Logo Musée du Patrimoine

Alle Französisches Erbe klassifiziert nach Regionen, Abteilungen und Städten

Colmar Synagoge dans le Haut-Rhin

Patrimoine classé
Patrimoine Juif
Synagogue
Haut-Rhin

Colmar Synagoge

    Rue de la Cigogne
    68000 Colmar
Synagogue de Colmar
Synagogue de Colmar
Synagogue de Colmar
Synagogue de Colmar
Synagogue de Colmar
Synagogue de Colmar
Synagogue de Colmar
Synagogue de Colmar
Synagogue de Colmar
Synagogue de Colmar
Synagogue de Colmar
Synagogue de Colmar
Synagogue de Colmar
Synagogue de Colmar
Synagogue de Colmar
Synagogue de Colmar
Synagogue de Colmar
Synagogue de Colmar
Synagogue de Colmar
Synagogue de Colmar
Synagogue de Colmar
Synagogue de Colmar
Synagogue de Colmar
Synagogue de Colmar
Crédit photo : Philippe sosson from BELGIQUE - Sous licence Creative Commons

Timeline

Moyen Âge central
Bas Moyen Âge
Renaissance
Temps modernes
Révolution/Empire
XIXe siècle
Époque contemporaine
1300
1400
1800
1900
2000
1279
Zerstörung der ersten Synagoge
1349
Konfiskation der 2. Synagoge
1839-1842
Bau der aktuellen Synagoge
15 septembre 1843
Eröffnung
vers 1920
Beruf der Rose
7 juillet 1984
Historische Denkmalklassifikation
Aujourd'hui
Aujourd'hui

Kulturgüter

Synagoge (Kad

Kennzahlen

Information non disponible - Kein Zeichen in den Quellen benannt Die Texte nennen keine konkreten Akteure.

Ursprung und Geschichte

Die Synagoge von Colmar, zwischen 1839 und 1842 unter der Juli-Monarchie gebaut, ist der vierte der Stadt nach Jahrhunderten der Verfolgung. Die letzten drei wurden zerstört oder beschlagnahmt (1279, 1349, und ein Drittel zu einem unbestimmten Datum), was die gequälte Geschichte der lokalen jüdischen Gemeinde widerspiegelt, die zwischen dem dreizehnten und neunzehnten Jahrhundert verboten war. Seine Erektion markiert die offizielle Wiederbelebung dieser Gemeinschaft nach Jahrhunderten der Ausgrenzung.

Das Gebäude des antiquisanten und neoklassizistischen Stils zeichnet sich durch seinen rechteckigen Plan und einen westlichen Vorkörper aus, der mit einer Tür in der Mitte der Ecke graviert mit einem hebräischen Vers des Propheten Jesaja. Im Inneren, der Hauptsaal, bedeckt mit einer Boxdecke, beherbergt einen heiligen Bogen (aron-ha-qodesh) mit ionischen Säulen, oben an der Entstehung einer Rose heute versteckt durch eine benachbarte Konstruktion (circa 1920). Eine opake Glas-Innenpyramide filtert Licht, um die Gebetszeiten anzuzeigen, während die Fassade esoterische Symbole enthält, die vom kabbal inspiriert sind.

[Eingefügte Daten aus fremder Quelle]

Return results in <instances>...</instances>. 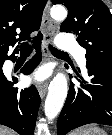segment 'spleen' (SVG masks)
Here are the masks:
<instances>
[{"label":"spleen","instance_id":"3e777b00","mask_svg":"<svg viewBox=\"0 0 112 135\" xmlns=\"http://www.w3.org/2000/svg\"><path fill=\"white\" fill-rule=\"evenodd\" d=\"M72 135H80L79 132H73Z\"/></svg>","mask_w":112,"mask_h":135}]
</instances>
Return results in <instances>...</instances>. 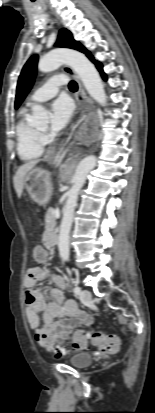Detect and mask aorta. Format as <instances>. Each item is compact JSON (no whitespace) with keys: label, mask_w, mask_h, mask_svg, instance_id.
I'll return each instance as SVG.
<instances>
[{"label":"aorta","mask_w":155,"mask_h":413,"mask_svg":"<svg viewBox=\"0 0 155 413\" xmlns=\"http://www.w3.org/2000/svg\"><path fill=\"white\" fill-rule=\"evenodd\" d=\"M68 64L81 79L88 94L100 105L107 103L104 86L94 65L85 55L70 49H56L41 57L38 69L41 72H51L62 64ZM47 120L46 110L40 106L32 107V123L34 125L44 124ZM97 158L94 155L85 157L78 164L72 178V186L67 192L66 205L63 209V218L59 234V254L64 261L69 260V234L73 222L74 210L77 205L78 195L83 187L88 173L95 168Z\"/></svg>","instance_id":"aorta-1"}]
</instances>
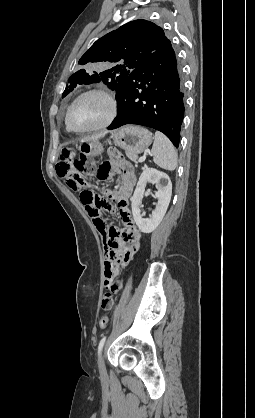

Diese Synagoge ist 1984 als historisches Denkmal eingestuft, die einzige in der Region, um einen Glockenturm zu haben, ein seltenes Merkmal für einen jüdischen Ort der Anbetung. Seine Architektur spiegelt sowohl die fortschreitende Integration der Juden in die postrevolutionäre französische Gesellschaft als auch die Erhaltung der uralten symbolischen Traditionen wider. Die seit dem 19. Jahrhundert autonome Gemeinschaft feiert heute noch die dortigen Büros, die ein Vermächtnis, das von Widerstand geprägt ist, fortbestehen.

Das Gebäude, 3 rue de la Cigogne, befindet sich im Besitz eines Vereins. Die Geschichte wird von Quellen wie dem Großen Inventar und lokalen Studien dokumentiert, darunter Janine Strauss (2005). Die Synagoge bleibt ein wichtiges architektonisches Zeugnis für das jüdische Erbe des Elsass und die turbulente Geschichte Colmars.